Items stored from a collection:
--- START ---

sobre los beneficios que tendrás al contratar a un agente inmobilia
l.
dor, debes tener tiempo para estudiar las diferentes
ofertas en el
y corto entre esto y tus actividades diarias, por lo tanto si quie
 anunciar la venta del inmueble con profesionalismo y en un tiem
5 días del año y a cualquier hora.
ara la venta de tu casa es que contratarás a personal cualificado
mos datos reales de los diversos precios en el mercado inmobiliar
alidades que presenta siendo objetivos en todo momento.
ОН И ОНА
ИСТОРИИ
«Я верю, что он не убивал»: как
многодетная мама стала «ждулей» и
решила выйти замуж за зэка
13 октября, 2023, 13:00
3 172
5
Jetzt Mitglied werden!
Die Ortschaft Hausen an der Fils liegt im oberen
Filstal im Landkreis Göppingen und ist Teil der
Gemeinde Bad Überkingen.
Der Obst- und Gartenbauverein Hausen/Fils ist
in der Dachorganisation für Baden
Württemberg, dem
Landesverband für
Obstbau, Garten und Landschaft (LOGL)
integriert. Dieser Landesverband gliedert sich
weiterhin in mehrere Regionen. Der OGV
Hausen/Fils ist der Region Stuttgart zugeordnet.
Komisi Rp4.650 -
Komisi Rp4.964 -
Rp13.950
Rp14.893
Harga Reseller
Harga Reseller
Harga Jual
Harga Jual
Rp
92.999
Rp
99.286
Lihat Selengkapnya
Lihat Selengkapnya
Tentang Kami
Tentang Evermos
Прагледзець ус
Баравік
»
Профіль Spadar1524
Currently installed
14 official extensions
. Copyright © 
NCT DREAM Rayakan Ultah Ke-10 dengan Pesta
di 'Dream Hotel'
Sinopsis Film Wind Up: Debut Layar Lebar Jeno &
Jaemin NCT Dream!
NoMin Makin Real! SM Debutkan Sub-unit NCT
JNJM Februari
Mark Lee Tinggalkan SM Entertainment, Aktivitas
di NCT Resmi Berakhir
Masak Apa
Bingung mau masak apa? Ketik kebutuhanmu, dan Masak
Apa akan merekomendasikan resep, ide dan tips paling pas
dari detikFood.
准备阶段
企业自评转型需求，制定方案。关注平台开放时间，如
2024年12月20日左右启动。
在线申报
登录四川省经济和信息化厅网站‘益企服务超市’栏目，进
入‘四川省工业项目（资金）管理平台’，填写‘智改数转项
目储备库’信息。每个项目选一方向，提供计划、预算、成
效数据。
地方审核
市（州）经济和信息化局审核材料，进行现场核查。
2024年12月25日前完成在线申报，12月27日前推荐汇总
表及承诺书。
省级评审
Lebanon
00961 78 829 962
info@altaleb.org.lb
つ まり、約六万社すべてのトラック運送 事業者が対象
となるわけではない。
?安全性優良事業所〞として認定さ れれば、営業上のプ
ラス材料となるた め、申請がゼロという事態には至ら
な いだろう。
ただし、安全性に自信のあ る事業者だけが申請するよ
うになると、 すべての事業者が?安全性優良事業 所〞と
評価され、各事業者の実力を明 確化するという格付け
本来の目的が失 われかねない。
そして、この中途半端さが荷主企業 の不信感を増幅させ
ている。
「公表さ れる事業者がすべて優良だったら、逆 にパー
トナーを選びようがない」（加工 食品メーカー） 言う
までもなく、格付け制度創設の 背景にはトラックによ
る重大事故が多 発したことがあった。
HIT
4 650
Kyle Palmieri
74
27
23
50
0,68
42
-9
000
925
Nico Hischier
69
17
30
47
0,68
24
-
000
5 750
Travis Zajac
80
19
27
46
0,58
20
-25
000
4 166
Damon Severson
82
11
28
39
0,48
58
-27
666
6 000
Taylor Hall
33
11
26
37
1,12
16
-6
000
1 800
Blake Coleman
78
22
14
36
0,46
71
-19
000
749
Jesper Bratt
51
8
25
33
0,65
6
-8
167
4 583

--- END ---

→ **WHAT YOU ARE ASKED TO DO**
Reproduce every line of the material above verbatim and in the same order.

→ **OUTPUT OF THE EXERCISE**
sobre los beneficios que tendrás al contratar a un agente inmobilia
l.
dor, debes tener tiempo para estudiar las diferentes
ofertas en el
y corto entre esto y tus actividades diarias, por lo tanto si quie
 anunciar la venta del inmueble con profesionalismo y en un tiem
5 días del año y a cualquier hora.
ara la venta de tu casa es que contratarás a personal cualificado
mos datos reales de los diversos precios en el mercado inmobiliar
alidades que presenta siendo objetivos en todo momento.
ОН И ОНА
ИСТОРИИ
«Я верю, что он не убивал»: как
многодетная мама стала «ждулей» и
решила выйти замуж за зэка
13 октября, 2023, 13:00
3 172
5
Jetzt Mitglied werden!
Die Ortschaft Hausen an der Fils liegt im oberen
Filstal im Landkreis Göppingen und ist Teil der
Gemeinde Bad Überkingen.
Der Obst- und Gartenbauverein Hausen/Fils ist
in der Dachorganisation für Baden
Württemberg, dem
Landesverband für
Obstbau, Garten und Landschaft (LOGL)
integriert. Dieser Landesverband gliedert sich
weiterhin in mehrere Regionen. Der OGV
Hausen/Fils ist der Region Stuttgart zugeordnet.
Komisi Rp4.650 -
Komisi Rp4.964 -
Rp13.950
Rp14.893
Harga Reseller
Harga Reseller
Harga Jual
Harga Jual
Rp
92.999
Rp
99.286
Lihat Selengkapnya
Lihat Selengkapnya
Tentang Kami
Tentang Evermos
Прагледзець ус
Баравік
»
Профіль Spadar1524
Currently installed
14 official extensions
. Copyright © 
NCT DREAM Rayakan Ultah Ke-10 dengan Pesta
di 'Dream Hotel'
Sinopsis Film Wind Up: Debut Layar Lebar Jeno &
Jaemin NCT Dream!
NoMin Makin Real! SM Debutkan Sub-unit NCT
JNJM Februari
Mark Lee Tinggalkan SM Entertainment, Aktivitas
di NCT Resmi Berakhir
Masak Apa
Bingung mau masak apa? Ketik kebutuhanmu, dan Masak
Apa akan merekomendasikan resep, ide dan tips paling pas
dari detikFood.
准备阶段
企业自评转型需求，制定方案。关注平台开放时间，如
2024年12月20日左右启动。
在线申报
登录四川省经济和信息化厅网站‘益企服务超市’栏目，进
入‘四川省工业项目（资金）管理平台’，填写‘智改数转项
目储备库’信息。每个项目选一方向，提供计划、预算、成
效数据。
地方审核
市（州）经济和信息化局审核材料，进行现场核查。
2024年12月25日前完成在线申报，12月27日前推荐汇总
表及承诺书。
省级评审
Lebanon
00961 78 829 962
info@altaleb.org.lb
つ まり、約六万社すべてのトラック運送 事業者が対象
となるわけではない。
?安全性優良事業所〞として認定さ れれば、営業上のプ
ラス材料となるた め、申請がゼロという事態には至ら
な いだろう。
ただし、安全性に自信のあ る事業者だけが申請するよ
うになると、 すべての事業者が?安全性優良事業 所〞と
評価され、各事業者の実力を明 確化するという格付け
本来の目的が失 われかねない。
そして、この中途半端さが荷主企業 の不信感を増幅させ
ている。
「公表さ れる事業者がすべて優良だったら、逆 にパー
トナーを選びようがない」（加工 食品メーカー） 言う
までもなく、格付け制度創設の 背景にはトラックによ
る重大事故が多 発したことがあった。
HIT
4 650
Kyle Palmieri
74
27
23
50
0,68
42
-9
000
925
Nico Hischier
69
17
30
47
0,68
24
-
000
5 750
Travis Zajac
80
19
27
46
0,58
20
-25
000
4 166
Damon Severson
82
11
28
39
0,48
58
-27
666
6 000
Taylor Hall
33
11
26
37
1,12
16
-6
000
1 800
Blake Coleman
78
22
14
36
0,46
71
-19
000
749
Jesper Bratt
51
8
25
33
0,65
6
-8
167
4 583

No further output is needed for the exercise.